Retriever is evaluated based on whether it finds the correct document given the query string and at which
position in the ranking of documents the correct document is.
| Returns a dict containing the following metrics:
- "recall": Proportion of questions for which correct document is among retrieved documents
- "mrr": Mean of reciprocal rank. Rewards retrievers that give relevant documents a higher rank.
Only considers the highest ranked relevant document.
- "map": Mean of average precision for each question. Rewards retrievers that give relevant
documents a higher rank. Considers all retrieved relevant documents. If ``open_domain=True``,
average precision is normalized by the number of retrieved relevant documents per query.

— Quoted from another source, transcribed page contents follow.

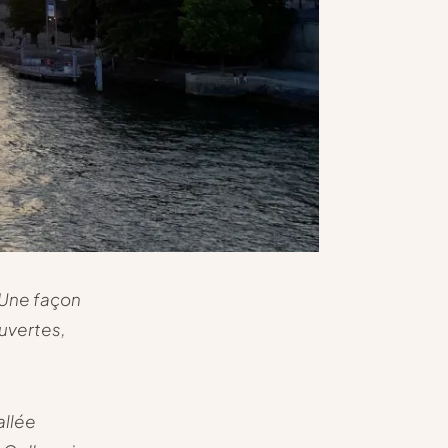
. Une façon
ouvertes,
 allée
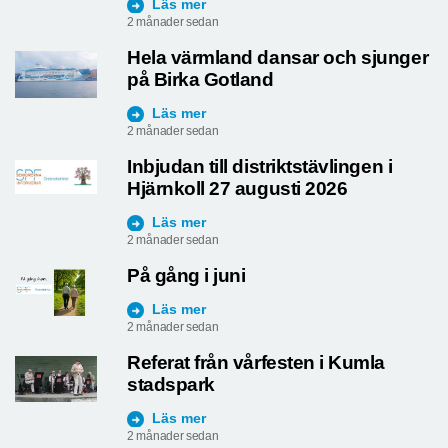
Läs mer
2 månader sedan
Hela värmland dansar och sjunger
på Birka Gotland
Läs mer
2 månader sedan
Inbjudan till distriktstävlingen i
Hjärnkoll 27 augusti 2026
Läs mer
2 månader sedan
På gång i juni
Läs mer
2 månader sedan
Referat från vårfesten i Kumla
stadspark
Läs mer
2 månader sedan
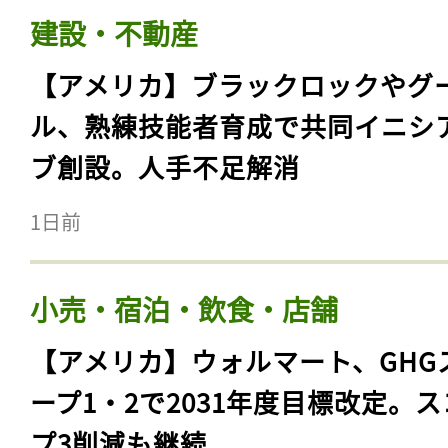
建設・不動産
【アメリカ】ブラックロックやグ
ル、熟練技能者育成で共同イニシ
ブ創設。人手不足解消
1日前
小売・宿泊・飲食・店舗
【アメリカ】ウォルマート、GHG
ープ1・2で2031年度目標改定。
プ3削減も継続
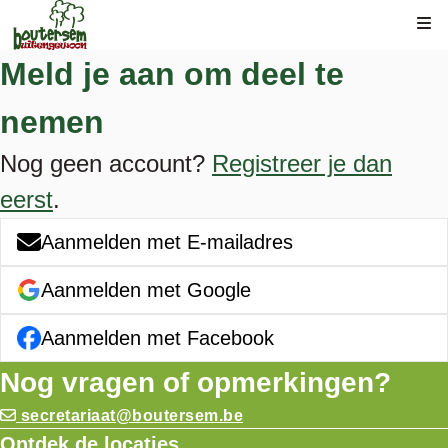
Kli
Meld je aan om deel te
nemen
Nog geen account?
Registreer je dan
eerst
.
Aanmelden met E-mailadres
Aanmelden met Google
Aanmelden met Facebook
Nog vragen of opmerkingen?
secretariaat@boutersem.be
Ontdek de locaties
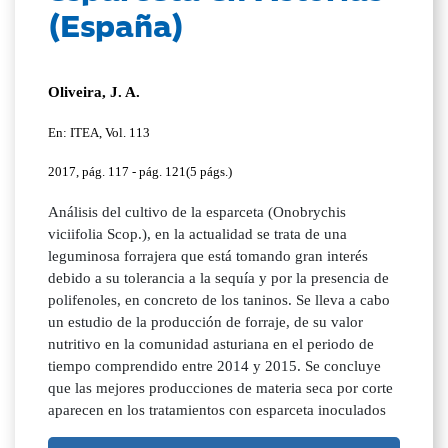
(España)
Oliveira, J. A.
En: ITEA, Vol. 113
2017, pág. 117 - pág. 121(5 págs.)
Análisis del cultivo de la esparceta (Onobrychis
viciifolia Scop.), en la actualidad se trata de una
leguminosa forrajera que está tomando gran interés
debido a su tolerancia a la sequía y por la presencia de
polifenoles, en concreto de los taninos. Se lleva a cabo
un estudio de la producción de forraje, de su valor
nutritivo en la comunidad asturiana en el periodo de
tiempo comprendido entre 2014 y 2015. Se concluye
que las mejores producciones de materia seca por corte
aparecen en los tratamientos con esparceta inoculados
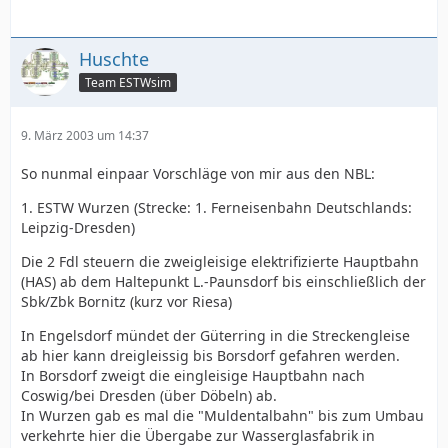
Huschte
Team ESTWsim
9. März 2003 um 14:37
So nunmal einpaar Vorschläge von mir aus den NBL:
1. ESTW Wurzen (Strecke: 1. Ferneisenbahn Deutschlands:
Leipzig-Dresden)
Die 2 Fdl steuern die zweigleisige elektrifizierte Hauptbahn
(HAS) ab dem Haltepunkt L.-Paunsdorf bis einschließlich der
Sbk/Zbk Bornitz (kurz vor Riesa)
In Engelsdorf mündet der Güterring in die Streckengleise
ab hier kann dreigleissig bis Borsdorf gefahren werden.
In Borsdorf zweigt die eingleisige Hauptbahn nach
Coswig/bei Dresden (über Döbeln) ab.
In Wurzen gab es mal die "Muldentalbahn" bis zum Umbau
verkehrte hier die Übergabe zur Wasserglasfabrik in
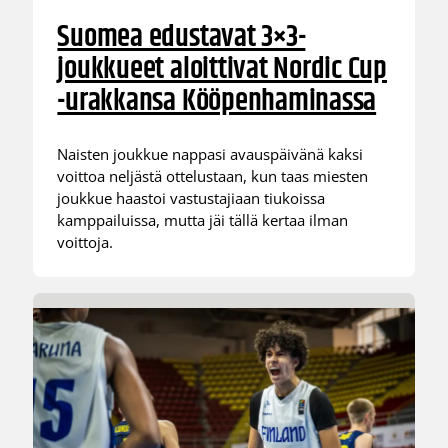
Suomea edustavat 3×3-
joukkueet aloittivat Nordic Cup
-urakkansa Kööpenhaminassa
Naisten joukkue nappasi avauspäivänä kaksi
voittoa neljästä ottelustaan, kun taas miesten
joukkue haastoi vastustajiaan tiukoissa
kamppailuissa, mutta jäi tällä kertaa ilman
voittoja.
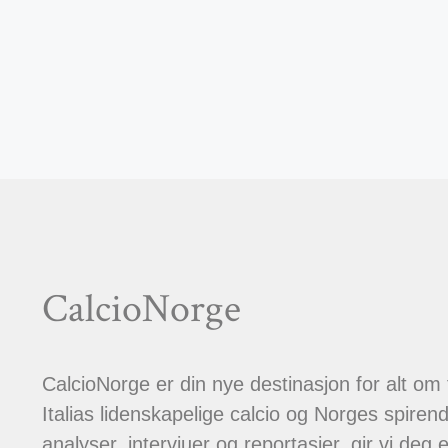
CalcioNorge
CalcioNorge er din nye destinasjon for alt om
Italias lidenskapelige calcio og Norges spiren
analyser, intervjuer og reportasjer, gir vi deg et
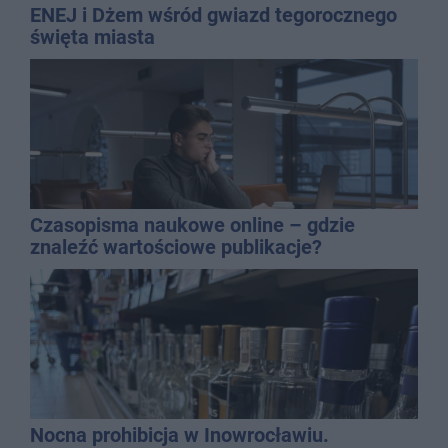
ENEJ i Dżem wśród gwiazd tegorocznego
święta miasta
Czasopisma naukowe online – gdzie
znaleźć wartościowe publikacje?
Nocna prohibicja w Inowrocławiu.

If ``open_domain=False``, average precision is normalized by the number of all relevant documents
per query.
**Arguments**:
- `label_index`: Index/Table in DocumentStore where labeled questions are stored
- `doc_index`: Index/Table in DocumentStore where documents that are used for evaluation are stored
- `top_k`: How many documents to return per query
- `open_domain`: If ``True``, retrieval will be evaluated by checking if the answer string to a question is
contained in the retrieved docs (common approach in open-domain QA).
If ``False``, retrieval uses a stricter evaluation that checks if the retrieved document ids
are within ids explicitly stated in the labels.
- `return_preds`: Whether to add predictions in the returned dictionary. If True, the returned dictionary
contains the keys "predictions" and "metrics".